** start **
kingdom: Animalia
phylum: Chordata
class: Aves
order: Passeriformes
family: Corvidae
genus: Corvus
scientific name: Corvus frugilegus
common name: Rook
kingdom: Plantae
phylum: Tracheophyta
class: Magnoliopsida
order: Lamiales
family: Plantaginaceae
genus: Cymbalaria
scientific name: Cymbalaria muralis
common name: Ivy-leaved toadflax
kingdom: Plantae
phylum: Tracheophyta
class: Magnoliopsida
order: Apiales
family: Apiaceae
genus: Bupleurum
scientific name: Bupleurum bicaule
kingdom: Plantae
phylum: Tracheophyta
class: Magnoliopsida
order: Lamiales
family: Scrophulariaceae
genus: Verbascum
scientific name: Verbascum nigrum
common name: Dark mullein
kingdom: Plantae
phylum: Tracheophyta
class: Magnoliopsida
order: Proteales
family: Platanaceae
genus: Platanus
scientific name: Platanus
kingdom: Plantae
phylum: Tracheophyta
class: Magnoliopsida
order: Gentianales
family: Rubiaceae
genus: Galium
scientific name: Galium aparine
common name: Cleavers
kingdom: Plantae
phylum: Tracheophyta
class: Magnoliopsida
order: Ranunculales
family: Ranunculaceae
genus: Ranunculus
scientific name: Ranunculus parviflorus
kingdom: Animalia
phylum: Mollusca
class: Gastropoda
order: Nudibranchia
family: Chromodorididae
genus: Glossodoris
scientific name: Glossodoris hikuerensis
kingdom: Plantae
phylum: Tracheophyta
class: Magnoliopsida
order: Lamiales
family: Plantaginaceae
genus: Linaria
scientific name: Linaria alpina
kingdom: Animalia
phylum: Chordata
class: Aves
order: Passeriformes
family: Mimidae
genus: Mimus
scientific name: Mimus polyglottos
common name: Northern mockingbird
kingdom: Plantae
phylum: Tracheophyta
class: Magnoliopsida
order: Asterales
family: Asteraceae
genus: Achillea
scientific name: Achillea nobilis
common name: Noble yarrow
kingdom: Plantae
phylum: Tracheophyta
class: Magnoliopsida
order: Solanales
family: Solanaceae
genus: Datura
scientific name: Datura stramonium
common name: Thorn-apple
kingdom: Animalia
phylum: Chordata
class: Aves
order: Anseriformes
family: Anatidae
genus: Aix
** end **
Rewrite all of the lines above, changing "common name" to "vernacular name" wherever it occurs and leaving everything else as it is.

kingdom: Animalia
phylum: Chordata
class: Aves
order: Passeriformes
family: Corvidae
genus: Corvus
scientific name: Corvus frugilegus
vernacular name: Rook
kingdom: Plantae
phylum: Tracheophyta
class: Magnoliopsida
order: Lamiales
family: Plantaginaceae
genus: Cymbalaria
scientific name: Cymbalaria muralis
vernacular name: Ivy-leaved toadflax
kingdom: Plantae
phylum: Tracheophyta
class: Magnoliopsida
order: Apiales
family: Apiaceae
genus: Bupleurum
scientific name: Bupleurum bicaule
kingdom: Plantae
phylum: Tracheophyta
class: Magnoliopsida
order: Lamiales
family: Scrophulariaceae
genus: Verbascum
scientific name: Verbascum nigrum
vernacular name: Dark mullein
kingdom: Plantae
phylum: Tracheophyta
class: Magnoliopsida
order: Proteales
family: Platanaceae
genus: Platanus
scientific name: Platanus
kingdom: Plantae
phylum: Tracheophyta
class: Magnoliopsida
order: Gentianales
family: Rubiaceae
genus: Galium
scientific name: Galium aparine
vernacular name: Cleavers
kingdom: Plantae
phylum: Tracheophyta
class: Magnoliopsida
order: Ranunculales
family: Ranunculaceae
genus: Ranunculus
scientific name: Ranunculus parviflorus
kingdom: Animalia
phylum: Mollusca
class: Gastropoda
order: Nudibranchia
family: Chromodorididae
genus: Glossodoris
scientific name: Glossodoris hikuerensis
kingdom: Plantae
phylum: Tracheophyta
class: Magnoliopsida
order: Lamiales
family: Plantaginaceae
genus: Linaria
scientific name: Linaria alpina
kingdom: Animalia
phylum: Chordata
class: Aves
order: Passeriformes
family: Mimidae
genus: Mimus
scientific name: Mimus polyglottos
vernacular name: Northern mockingbird
kingdom: Plantae
phylum: Tracheophyta
class: Magnoliopsida
order: Asterales
family: Asteraceae
genus: Achillea
scientific name: Achillea nobilis
vernacular name: Noble yarrow
kingdom: Plantae
phylum: Tracheophyta
class: Magnoliopsida
order: Solanales
family: Solanaceae
genus: Datura
scientific name: Datura stramonium
vernacular name: Thorn-apple
kingdom: Animalia
phylum: Chordata
class: Aves
order: Anseriformes
family: Anatidae
genus: Aix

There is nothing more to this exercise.